Coline Grando : se battre pour ne pas voir ses droits balayés


Dans Culture
Shapnam Mougammadou

Débats, témoignages, immersions, archives. Le documentaire de Coline Grando se focalise sur les nettoyeurs·ses de l’Université Catholique de Louvain-La-Neuve. Rencontre avec la jeune cinéaste.

« Il y a peu de différences entre fiction et documentaire. On utilise les mêmes ressorts en termes de narration, et on travaille avec de vrais gens. Pas des comédiens. » Diplômée en Master à l’Institut des Arts et de Diffusion à Louvain-La-Neuve, Colline Grando trouve sa voie dans le documentaire.

La cinéaste travaille sur la mise en lumière des métiers de l’ombre : «  je fais des films sur des métiers de soins, des métiers invisibilisés, dévalorisés et je ne vois pas plus important que de les mettre en valeur ». Elle aime rencontrer, donner la parole aux acteurs.trices de la société.

« Le balai libéré », du mouvement au documentaire

Dans les années 1970, l’UCL emploie une entreprise de nettoyage: ANIC, regroupant plusieurs services. Le travail devient ardu au fil du temps pour les ouvrier.es. En février 1975, la coopérative « Le balai libéré » voit le jour. Femmes de ménages en tête, les protagonistes de cette lutte sociale viennent de différents milieux. Un moment-clé amorce l’autogestion de l’entreprise de titres services pour une durée de 15 ans : la mise à la porte du patron par les employées elles-mêmes.

L’ancienne étudiante souligne l’importance de se rendre compte du travail acharné des technicien.nes de surface : « On ne se demande jamais qui nous permet de travailler dans de bonnes conditions, Moi-même, je ne me suis jamais posé la question : « qui nettoie les locaux de ma fac et dans quelles conditions ? »

Le monde ouvrier comme inspiration, Colline Grando y voit un rappel de ses origines : « Je pensais que ma grand-mère travaillait dans un cabinet médical, comme secrétaire. Elle était femme de ménage. Elle devait en avoir honte

Une réalisation semée d’embûches

Refus de tournage, confinements dûs au Covid... Coline Grando a rencontré beaucoup de difficultés dans la réalisation de son documentaire.

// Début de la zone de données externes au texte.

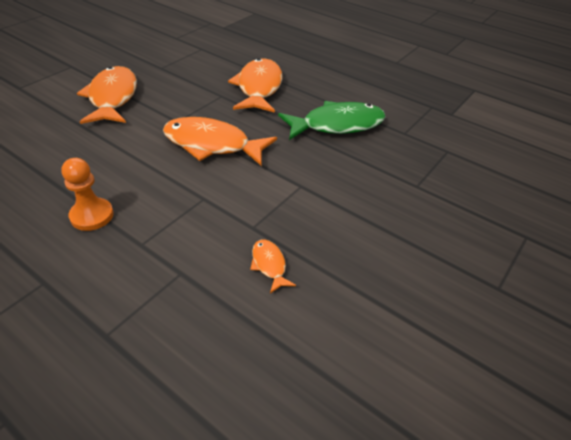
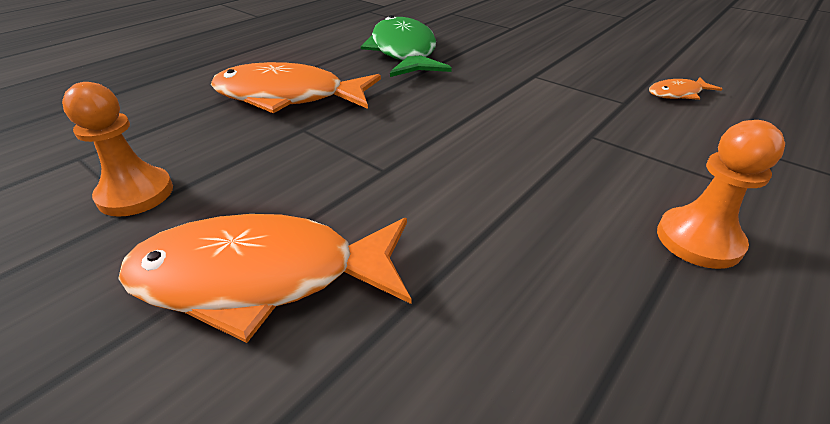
camera: 85 degrees left, 5 degrees down
orange fish [163,117,277,165] -> none
none -> orange pawn [62,82,173,217]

Le principal problème rencontré : le manque d’archives. Un obstacle que la réalisatrice a su résoudre : « je suis allée voir les archives de la CSC, dans un centre qui conserve la mémoire ouvrière ». Appareil photo à la main, elle explique : « j’ai photographié des lettres, des photos, j’avais des bribes d’histoires. Il y avait peu de visuels. « Des morceaux de récit difficilement intégrables dans le film, mais utiles : ça m'a servi de matériel dans les discussions pour lancer les intervenant.es dans le sujet. C’était un support à la parole ».

Entre passé et présent, un documentaire figé dans le temps

Au travers d’images d’archives, le documentaire met en récit les témoignages d’anciennes ouvrières, et ceux de la nouvelle génération d’ouvrier.es. La réalisatrice justifie ce choix : « Je voulais que le film résonne au présent, je voulais que le passé serve de prétexte pour évoquer la pénibilité des conditions de travail ».

Aujourd’hui, elle relève une problématique sociale : l’augmentation de la charge de travail chez les nouveaux travailleur.euses. « Au balai libéré, elles étaient neuf pour un bâtiment. Aujourd’hui, ils sont seuls. » Unanimement, le manque d’efficacité du syndicat n’agit plus comme un levier.

Le Balai Libéré s’illustre comme le moyen de constater la dégradation des conditions de vie et de travail des personnels de l’ombre de l’UCL, grâce aux témoignages du passé.

Les salles obscures des Grignoux accueilleront Le Balai libéré dès le 17 mai.